Requirement: Exact transcription of the data below is required, without the images.

Saved data entries:
============================================================

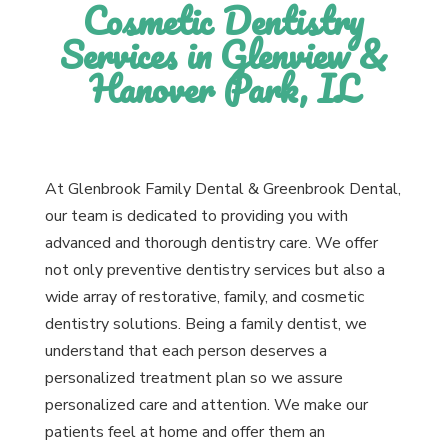
Cosmetic Dentistry
Services in Glenview &
Hanover Park, IL
At Glenbrook Family Dental & Greenbrook Dental,
our team is dedicated to providing you with
advanced and thorough dentistry care. We offer
not only preventive dentistry services but also a
wide array of restorative, family, and cosmetic
dentistry solutions. Being a family dentist, we
understand that each person deserves a
personalized treatment plan so we assure
personalized care and attention. We make our
patients feel at home and offer them an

============================================================

Answer to this problem:
Cosmetic Dentistry
Services in Glenview &
Hanover Park, IL
At Glenbrook Family Dental & Greenbrook Dental,
our team is dedicated to providing you with
advanced and thorough dentistry care. We offer
not only preventive dentistry services but also a
wide array of restorative, family, and cosmetic
dentistry solutions. Being a family dentist, we
understand that each person deserves a
personalized treatment plan so we assure
personalized care and attention. We make our
patients feel at home and offer them an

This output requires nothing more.